We have no problem finding money for gadgets and less useful software but true research, of the kind which once allowed NASA to create a variety of technologies we use without even being aware of it, becomes harder and harder to secure. (NASA’s spin-off technologies – http://en.wikipedia.org/wiki/NASA_spin-off_technologies).

Venture capitalists will say the creation of money is the most important endeavor humans can make today and software development of the kind we are seeing may certainly be profitable, but in a world with a plethora of problems, what people are focusing their time and energy on will only be significant if we resolve the greater technological and sociological issues surrounding our society first.

What issues? Here is a quick and dirty list:

  • reasonable and affordable health care,
  • a collapsing economic structure that needs a complete retooling,
  • reducing military interactions in foreign countries,
  • feeding and caring for the disenfranchised members of our societies,
  • our failing education system and improving its quality,
  • economic disparity between the rich and poor,
  • the digital divide all over the world and in all layers of economic strata,
  • effective socio-economic relationships with other sovereign nations,
  • global climate control and management,
  • toxic waste and overall waste management,
  • desertification of our food producing areas on our planet,
  • destruction of our planet’s rain forests at 20 square miles a day,
  • eradication of cancer,
  • HIV, AIDS, and management of growing list of antibiotic resistant strains of bacteria, 
  • renewable energy development,
  • loss of fossil fuels and what that means to our lifestyles,
  • failing infrastructures of power and roads and
  • corporate malfeasance just to name the few I could think of in about 30 seconds. 

There is nothing wrong with making money. Except when making money overshadows making anything else. As sea levels rise, 200 million people all over the Earth will be forced to move, causing the greatest mass migration in human history. Find any shoreline or island, find a city within 25 miles and you can see the scope of just this one thing (climate change, rise of the seas) can cause. I can assure you, there is no app for that.

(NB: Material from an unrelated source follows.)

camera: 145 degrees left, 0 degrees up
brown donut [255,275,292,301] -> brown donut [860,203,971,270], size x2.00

Technology can solve problems or cause them. It’s how you use it, develop it, adapt it, utilize it and innovate it that makes the difference. Choose wisely.

Thaddeus Howze
A Matter of Scale

2 responses to “What happened to funding real innovation?

  1. You bring up a lot of good points. Keep in mind, technology marches forward no matter what. Man can only hope to avoid being trampled upon. I think whether or not someone makes a buck with technology is only a short term issue. Technological applications will only survive if they provide some amount of meaningful efficiency. It would be nice to think that investors would be compensated for the degree that their efforts help improve human society, but that is just unrealistic. It’s more like a chaotic mess, where the last man standing yells, “wopeee!”

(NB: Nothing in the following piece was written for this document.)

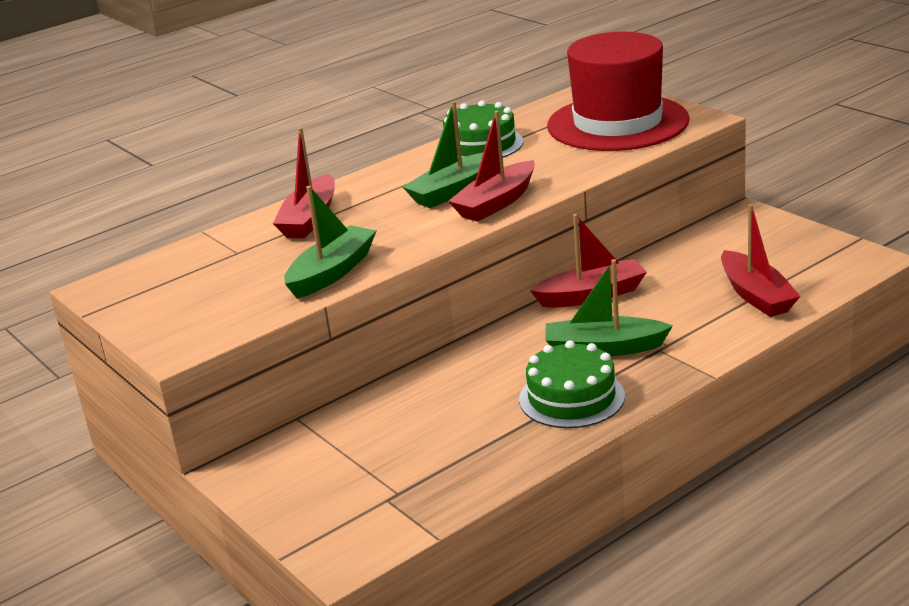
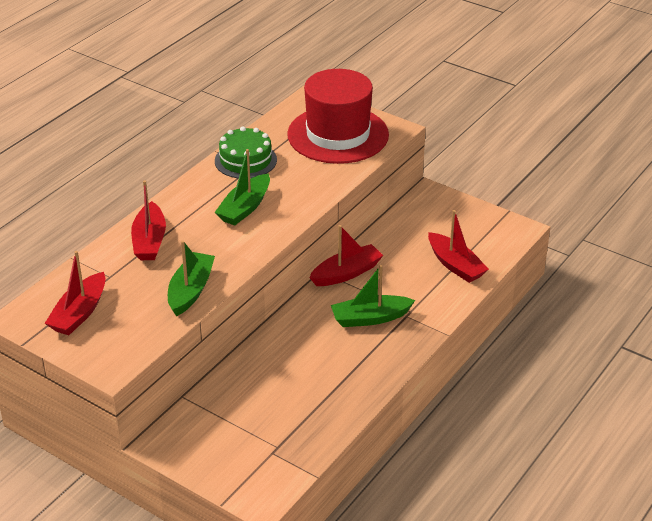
camera: 20 degrees left, 10 degrees up
red boat [448,111,535,222] -> red boat moved to [44,251,106,335]
green cake [519,340,625,428] -> none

    That said, we don’t need to be the victims of capitalistic mob rule. There is and always will be a lot of regs to help keep things under some degree of control. Now, before you yell at me and claim that gov. regulations are good, bad, fair, horrid, etc. Let me be the first to say, it’s not a perfect system. I will NEVER be a perfect system. We can only do our best to help make things better. I for one think things do get better, but in such small amounts that it is often hard to see.

    I can’t prove this. Maybe I can say that I feel happier living in 2013 rather than 1013. Does that make sense?

    • Your base point is true, Saul, it is better to be alive today in 2013 than a thousand years ago but part of the problem is the incessant drive to make money superseding the urge to create real solutions to real problems. I am not opposed to people making money but lately I see more technology being made without any thought to long term issues as a result of the creation of said technology.

      We keep making the same mistakes again and again. How many times will profit change the choices we should have made for the ones we currently make only to regret them later?